Mexican airport owner Grupo Aeroportuario del Sureste (ASR 0.06%), or ASUR, reported fourth-quarter results on Monday morning. The company enjoyed strong passenger traffic growth, especially at its key Cancun airport. Nonetheless, the company's earnings per share fell by just over 20% due to foreign exchange losses. Let's fly in a little closer to see what happened during the quarter.

Traffic flies higher
Overall passenger traffic was up 14.1% from the fourth quarter of the previous year as passenger growth was strong both domestically and internationally. Domestic passenger traffic rose 14.2% on solid growth at each of the company's nine airports. Growth was strongest at Cozumel and Huatulco, up 31.3% and 41.1%, respectively. Growth at Cancun, which is by far ASUR's largest airport at 50% of domestic traffic, was up 13.1% during the quarter.

Cancun represents 94% of the company's international passenger traffic. While international traffic growth rose by 14.6% at the airport, weak increases across most of the rest of ASUR's airports pulled down overall international passenger traffic growth to 13.9%.
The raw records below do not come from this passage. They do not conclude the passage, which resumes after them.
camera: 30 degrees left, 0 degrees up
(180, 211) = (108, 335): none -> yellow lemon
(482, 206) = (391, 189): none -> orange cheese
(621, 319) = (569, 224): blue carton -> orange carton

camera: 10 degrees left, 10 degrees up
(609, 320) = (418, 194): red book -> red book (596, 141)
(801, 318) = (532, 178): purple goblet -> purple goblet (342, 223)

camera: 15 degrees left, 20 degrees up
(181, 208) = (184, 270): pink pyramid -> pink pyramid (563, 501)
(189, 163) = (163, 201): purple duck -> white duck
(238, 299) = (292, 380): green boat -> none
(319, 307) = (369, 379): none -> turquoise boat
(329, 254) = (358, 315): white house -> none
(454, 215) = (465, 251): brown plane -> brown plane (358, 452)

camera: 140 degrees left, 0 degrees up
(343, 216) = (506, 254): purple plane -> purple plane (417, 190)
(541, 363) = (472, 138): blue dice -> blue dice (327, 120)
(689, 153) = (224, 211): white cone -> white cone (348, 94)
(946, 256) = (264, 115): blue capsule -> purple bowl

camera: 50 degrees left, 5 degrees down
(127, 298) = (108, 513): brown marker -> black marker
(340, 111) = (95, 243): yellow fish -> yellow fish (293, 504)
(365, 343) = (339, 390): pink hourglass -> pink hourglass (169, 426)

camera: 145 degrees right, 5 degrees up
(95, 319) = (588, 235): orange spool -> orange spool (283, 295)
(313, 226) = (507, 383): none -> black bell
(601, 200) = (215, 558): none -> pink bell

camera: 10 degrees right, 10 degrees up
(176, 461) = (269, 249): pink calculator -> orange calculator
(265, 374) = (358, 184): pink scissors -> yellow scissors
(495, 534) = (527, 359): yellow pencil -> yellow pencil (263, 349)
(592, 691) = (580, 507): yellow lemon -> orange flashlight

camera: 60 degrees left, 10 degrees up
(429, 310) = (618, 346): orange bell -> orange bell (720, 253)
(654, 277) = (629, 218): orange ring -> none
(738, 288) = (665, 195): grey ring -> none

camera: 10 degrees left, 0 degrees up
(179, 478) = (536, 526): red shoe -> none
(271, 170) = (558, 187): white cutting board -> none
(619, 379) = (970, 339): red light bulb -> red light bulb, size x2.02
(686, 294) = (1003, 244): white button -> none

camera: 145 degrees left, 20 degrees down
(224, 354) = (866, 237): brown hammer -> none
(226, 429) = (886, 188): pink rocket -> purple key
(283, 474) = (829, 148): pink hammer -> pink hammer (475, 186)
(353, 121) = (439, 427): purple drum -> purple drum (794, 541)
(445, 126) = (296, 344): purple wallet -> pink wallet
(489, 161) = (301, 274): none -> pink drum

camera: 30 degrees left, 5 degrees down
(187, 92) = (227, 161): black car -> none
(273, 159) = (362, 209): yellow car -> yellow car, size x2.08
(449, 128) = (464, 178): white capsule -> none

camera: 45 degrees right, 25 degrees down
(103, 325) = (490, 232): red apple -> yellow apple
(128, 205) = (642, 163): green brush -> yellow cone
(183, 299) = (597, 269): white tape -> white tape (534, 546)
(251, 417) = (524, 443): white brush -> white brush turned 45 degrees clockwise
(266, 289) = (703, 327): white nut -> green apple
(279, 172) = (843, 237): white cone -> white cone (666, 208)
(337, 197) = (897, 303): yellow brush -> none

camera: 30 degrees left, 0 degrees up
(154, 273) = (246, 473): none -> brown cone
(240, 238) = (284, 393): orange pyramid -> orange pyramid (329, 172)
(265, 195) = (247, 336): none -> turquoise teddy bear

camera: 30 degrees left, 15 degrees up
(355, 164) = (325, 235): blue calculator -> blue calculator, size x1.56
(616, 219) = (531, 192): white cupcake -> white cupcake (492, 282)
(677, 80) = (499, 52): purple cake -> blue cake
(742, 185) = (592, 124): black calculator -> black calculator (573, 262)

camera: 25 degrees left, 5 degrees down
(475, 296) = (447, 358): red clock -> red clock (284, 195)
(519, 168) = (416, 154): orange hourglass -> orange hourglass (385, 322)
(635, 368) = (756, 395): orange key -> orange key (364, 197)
Revenue ramps up, but a weak peso eats into profit
ASUR's increased passenger traffic helped boost revenue by 14%. The company enjoyed strong revenue growth from all three of its segments: aeronautical services revenue was up 12.9%, nonaeronautical services rose by 14.5%, and construction services revenue spiked 16.1%.

The highlight was nonaeronautical services, which enjoyed solid growth across several operations. Quarterly revenue rose 28% from both parking lot fees and banking and currency exchange services, while car rental revenue and food and beverage both enjoyed a 20% jump in revenue.

ASUR translated that revenue growth into improved profitability by keeping expenses in check: total operating costs and expenses only increased 8.1%, thanks in part to an 8% drop in administrative expenses. This helped push the company's operating margin up from 44.4% in the year-ago quarter to 47.2% in the reported quarter.

Unfortunately, all this good news could not overcome weakness in the Mexican peso, which depreciated by 9.7% against the U.S. dollar. ASUR recorded a foreign exchange loss of 126.96 million pesos in the quarter, which is a big reversal of the 13.5 million peso foreign exchange gain the company recorded in the fourth quarter of 2013. This loss caused net income to drop 20% to 513.23 million pesos and earnings per share to drop to 17.108 pesos, or $1.16.

Investor takeaway
ASUR delivered a solid quarter. Passenger traffic, revenue, and operating profit all enjoyed double-digit growth. Unfortunately, the strong dollar took a big slice out of the company's earnings.